En mai, une plainte pour harcèlement sexuel a été déposée par le comédien Frederic Melanson à l’endroit d’un supérieur du TPA. Par la suite, le conseil d’administration du théâtre a suspendu l’employé en question, sans préciser son identité. Une enquête menée en collaboration avec des experts-conseils a alors été déclenchée pour faire la lumière sur les allégations. Bien que le rapport n’a jamais été rendu public, on a appris récemment que le théâtre a mis fin au contrat de Maurice Arsenault.

Dans un reportage de Radio-Canada, on indique que la direction du TPA n’a pas renouvelé le contrat de Maurice Arsenault à la suite des conclusions du rapport d’enquête faisant suite aux allégations de harcèlement sexuel. Dans ce même reportage, le comédien Frederic Melanson s’est dit déçu du manque de transparence du TPA concernant les raisons du départ du directeur artistique. Or, Normand Mourant estime que la compagnie n’a pas manqué de transparence.

«On a voulu tout simplement s’assurer que la confidentialité reste dans tout le processus. Je ne pense pas qu’on a manqué de transparence parce que si on avait manqué de transparence, on n’aurait rien fait. Je pense qu’on a pris ce dossier-là très au sérieux et on a fait ce qu’on avait à faire», a-t-il partagé.

Au cours des prochaines semaines, le conseil d’administration travaillera à la mise en place d’une politique anti-harcèlement pour assurer un milieu de travail sain et respectueux.

«On travaille encore là-dessus.
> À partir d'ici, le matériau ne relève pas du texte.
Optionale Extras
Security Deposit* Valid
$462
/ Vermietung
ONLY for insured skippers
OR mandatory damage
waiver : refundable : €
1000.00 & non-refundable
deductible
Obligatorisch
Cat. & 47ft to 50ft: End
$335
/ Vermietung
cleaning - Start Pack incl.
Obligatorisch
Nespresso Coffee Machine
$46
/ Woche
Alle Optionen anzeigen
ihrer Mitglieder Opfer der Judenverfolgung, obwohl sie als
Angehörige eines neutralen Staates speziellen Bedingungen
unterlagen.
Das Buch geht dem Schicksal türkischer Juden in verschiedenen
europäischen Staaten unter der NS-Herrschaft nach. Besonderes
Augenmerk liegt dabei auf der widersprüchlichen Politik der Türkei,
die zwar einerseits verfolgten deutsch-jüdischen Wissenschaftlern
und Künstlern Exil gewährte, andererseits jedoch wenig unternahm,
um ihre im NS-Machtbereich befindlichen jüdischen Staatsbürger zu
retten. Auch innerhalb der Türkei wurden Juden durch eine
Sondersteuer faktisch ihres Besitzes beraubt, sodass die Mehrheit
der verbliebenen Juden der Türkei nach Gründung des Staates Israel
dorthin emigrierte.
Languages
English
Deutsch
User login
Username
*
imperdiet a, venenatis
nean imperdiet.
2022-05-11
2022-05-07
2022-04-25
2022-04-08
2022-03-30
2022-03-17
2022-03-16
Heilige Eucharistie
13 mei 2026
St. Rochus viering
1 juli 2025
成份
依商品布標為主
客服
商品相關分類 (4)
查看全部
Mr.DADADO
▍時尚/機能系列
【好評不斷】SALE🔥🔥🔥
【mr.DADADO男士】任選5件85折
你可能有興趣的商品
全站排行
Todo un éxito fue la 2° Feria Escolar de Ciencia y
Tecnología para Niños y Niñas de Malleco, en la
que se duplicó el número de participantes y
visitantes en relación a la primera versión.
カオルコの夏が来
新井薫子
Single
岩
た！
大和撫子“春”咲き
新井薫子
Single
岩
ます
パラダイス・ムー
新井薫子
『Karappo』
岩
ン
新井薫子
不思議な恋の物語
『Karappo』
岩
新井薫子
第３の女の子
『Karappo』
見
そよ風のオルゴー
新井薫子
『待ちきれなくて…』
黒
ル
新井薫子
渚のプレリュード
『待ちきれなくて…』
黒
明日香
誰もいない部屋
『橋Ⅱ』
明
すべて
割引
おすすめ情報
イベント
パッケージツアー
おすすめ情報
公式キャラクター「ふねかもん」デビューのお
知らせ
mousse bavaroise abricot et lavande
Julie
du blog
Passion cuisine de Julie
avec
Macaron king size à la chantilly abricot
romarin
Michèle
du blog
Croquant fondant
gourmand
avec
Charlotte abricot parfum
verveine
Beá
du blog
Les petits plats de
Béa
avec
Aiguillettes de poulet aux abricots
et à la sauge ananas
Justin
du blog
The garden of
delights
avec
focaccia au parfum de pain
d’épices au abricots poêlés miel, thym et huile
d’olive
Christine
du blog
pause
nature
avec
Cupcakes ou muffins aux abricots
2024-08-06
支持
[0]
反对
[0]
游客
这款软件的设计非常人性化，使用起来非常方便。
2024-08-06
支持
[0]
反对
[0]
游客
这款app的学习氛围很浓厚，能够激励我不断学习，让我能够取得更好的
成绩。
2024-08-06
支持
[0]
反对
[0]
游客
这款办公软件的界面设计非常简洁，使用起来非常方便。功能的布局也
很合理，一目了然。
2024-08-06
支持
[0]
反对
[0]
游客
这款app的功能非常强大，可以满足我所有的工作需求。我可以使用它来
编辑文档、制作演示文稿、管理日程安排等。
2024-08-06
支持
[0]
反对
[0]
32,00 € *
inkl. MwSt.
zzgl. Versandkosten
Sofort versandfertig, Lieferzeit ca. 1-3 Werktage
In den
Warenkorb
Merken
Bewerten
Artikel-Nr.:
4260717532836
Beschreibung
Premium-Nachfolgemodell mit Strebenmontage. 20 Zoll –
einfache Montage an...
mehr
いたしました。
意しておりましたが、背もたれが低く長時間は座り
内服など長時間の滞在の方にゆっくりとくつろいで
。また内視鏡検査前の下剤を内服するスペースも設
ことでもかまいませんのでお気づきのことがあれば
On aura une réunion du conseil d’administration au début octobre et on devrait pouvoir présenter au conseil une politique pour s’assurer que le TPA soit et demeure un endroit libre de tout harcèlement.»
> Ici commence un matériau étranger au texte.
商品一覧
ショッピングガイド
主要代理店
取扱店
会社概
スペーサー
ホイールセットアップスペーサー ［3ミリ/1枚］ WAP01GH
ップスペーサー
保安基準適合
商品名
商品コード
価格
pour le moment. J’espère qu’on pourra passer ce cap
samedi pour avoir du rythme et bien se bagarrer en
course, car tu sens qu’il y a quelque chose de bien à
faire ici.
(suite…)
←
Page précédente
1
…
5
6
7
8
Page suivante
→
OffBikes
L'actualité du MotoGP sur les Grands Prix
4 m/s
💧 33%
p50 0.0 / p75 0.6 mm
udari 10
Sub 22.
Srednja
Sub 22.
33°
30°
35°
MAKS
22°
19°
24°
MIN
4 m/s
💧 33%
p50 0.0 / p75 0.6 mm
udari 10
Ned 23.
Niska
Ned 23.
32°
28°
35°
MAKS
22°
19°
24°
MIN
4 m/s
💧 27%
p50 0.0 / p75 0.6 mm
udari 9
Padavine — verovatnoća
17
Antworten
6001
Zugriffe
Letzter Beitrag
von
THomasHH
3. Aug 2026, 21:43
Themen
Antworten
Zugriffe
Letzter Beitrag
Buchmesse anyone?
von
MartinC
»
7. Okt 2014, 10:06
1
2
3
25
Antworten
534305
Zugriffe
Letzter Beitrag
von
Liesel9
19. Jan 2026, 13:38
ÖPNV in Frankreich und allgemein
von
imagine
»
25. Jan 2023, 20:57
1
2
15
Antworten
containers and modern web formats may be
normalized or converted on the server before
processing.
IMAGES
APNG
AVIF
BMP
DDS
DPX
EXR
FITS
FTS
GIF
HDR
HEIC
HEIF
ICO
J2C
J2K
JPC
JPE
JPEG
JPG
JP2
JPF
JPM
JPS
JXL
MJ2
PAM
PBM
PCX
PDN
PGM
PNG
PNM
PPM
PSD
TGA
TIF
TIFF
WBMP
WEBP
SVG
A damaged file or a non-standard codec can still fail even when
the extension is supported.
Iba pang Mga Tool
Le président souligne qu’il s’agit d’une demande qui leur vient de leur principal bailleur de fonds et que le conseil d’administration est d’avis qu’il est absolument nécessaire pour le TPA de se doter d’une telle politique.
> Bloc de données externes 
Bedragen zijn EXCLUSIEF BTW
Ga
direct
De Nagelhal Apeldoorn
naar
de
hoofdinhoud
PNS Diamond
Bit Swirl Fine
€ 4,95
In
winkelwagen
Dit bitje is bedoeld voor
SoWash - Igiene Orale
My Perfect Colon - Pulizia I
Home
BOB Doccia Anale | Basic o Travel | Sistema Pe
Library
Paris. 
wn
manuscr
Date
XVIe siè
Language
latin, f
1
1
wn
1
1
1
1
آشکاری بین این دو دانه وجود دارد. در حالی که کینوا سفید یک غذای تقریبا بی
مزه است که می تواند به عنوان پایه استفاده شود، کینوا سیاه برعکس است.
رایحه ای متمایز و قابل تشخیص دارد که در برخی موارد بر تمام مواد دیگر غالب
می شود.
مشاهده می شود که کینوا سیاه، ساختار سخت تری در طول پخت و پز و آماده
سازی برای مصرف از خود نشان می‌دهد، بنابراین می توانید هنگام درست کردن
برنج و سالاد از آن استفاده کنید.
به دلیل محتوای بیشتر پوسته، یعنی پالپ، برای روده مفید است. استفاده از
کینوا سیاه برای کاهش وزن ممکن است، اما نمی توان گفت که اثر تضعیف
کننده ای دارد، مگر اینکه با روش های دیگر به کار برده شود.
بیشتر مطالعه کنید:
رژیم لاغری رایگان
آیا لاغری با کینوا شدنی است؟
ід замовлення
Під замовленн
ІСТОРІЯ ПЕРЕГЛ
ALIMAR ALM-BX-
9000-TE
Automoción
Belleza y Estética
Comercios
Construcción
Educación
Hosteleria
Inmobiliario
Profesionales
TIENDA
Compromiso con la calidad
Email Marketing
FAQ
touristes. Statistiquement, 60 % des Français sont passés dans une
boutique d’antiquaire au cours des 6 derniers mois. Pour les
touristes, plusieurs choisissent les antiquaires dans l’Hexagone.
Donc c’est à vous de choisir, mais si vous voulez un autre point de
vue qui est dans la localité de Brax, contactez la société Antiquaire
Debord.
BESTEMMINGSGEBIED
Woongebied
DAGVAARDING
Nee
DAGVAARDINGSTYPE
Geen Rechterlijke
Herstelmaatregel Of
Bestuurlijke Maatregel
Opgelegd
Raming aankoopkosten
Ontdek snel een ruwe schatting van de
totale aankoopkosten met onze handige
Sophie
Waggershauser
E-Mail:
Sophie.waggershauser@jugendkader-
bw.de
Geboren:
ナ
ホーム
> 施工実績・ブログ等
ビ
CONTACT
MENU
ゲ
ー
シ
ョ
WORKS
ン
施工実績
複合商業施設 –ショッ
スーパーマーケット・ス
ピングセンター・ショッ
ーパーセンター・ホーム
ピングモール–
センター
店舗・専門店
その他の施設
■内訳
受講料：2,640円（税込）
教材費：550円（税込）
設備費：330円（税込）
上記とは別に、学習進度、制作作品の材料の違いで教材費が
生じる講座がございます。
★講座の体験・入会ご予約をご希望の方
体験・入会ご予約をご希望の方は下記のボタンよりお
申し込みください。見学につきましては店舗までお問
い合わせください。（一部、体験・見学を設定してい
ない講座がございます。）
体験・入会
M. Mourant ajoute que plusieurs personnes se sont montrées intéressées par la direction artistique de la compagnie qui compte actuellement trois employés à temps plein et plusieurs pigistes. L’offre d’emploi a été publiée et les personnes intéressées avaient jusqu’au 24 septembre pour soumettre leur candidature. Un comité d’embauche effectuera une première sélection au cours des prochaines semaines.

«On veut combler le poste le plus rapidement possible, mais on veut quand même bien faire ça puis s’assurer qu’on prend la meilleure personne pour le poste. On ne s’est pas donné vraiment d’échéancier, mais on s’attend à ce que le processus soit complété d’ici un mois. Après, ça va dépendre de la personne qu’on aura choisie et de ses disponibilités», a ajouté M. Mourant.

La compagnie n’a plus de directeur artistique depuis le 14 juillet.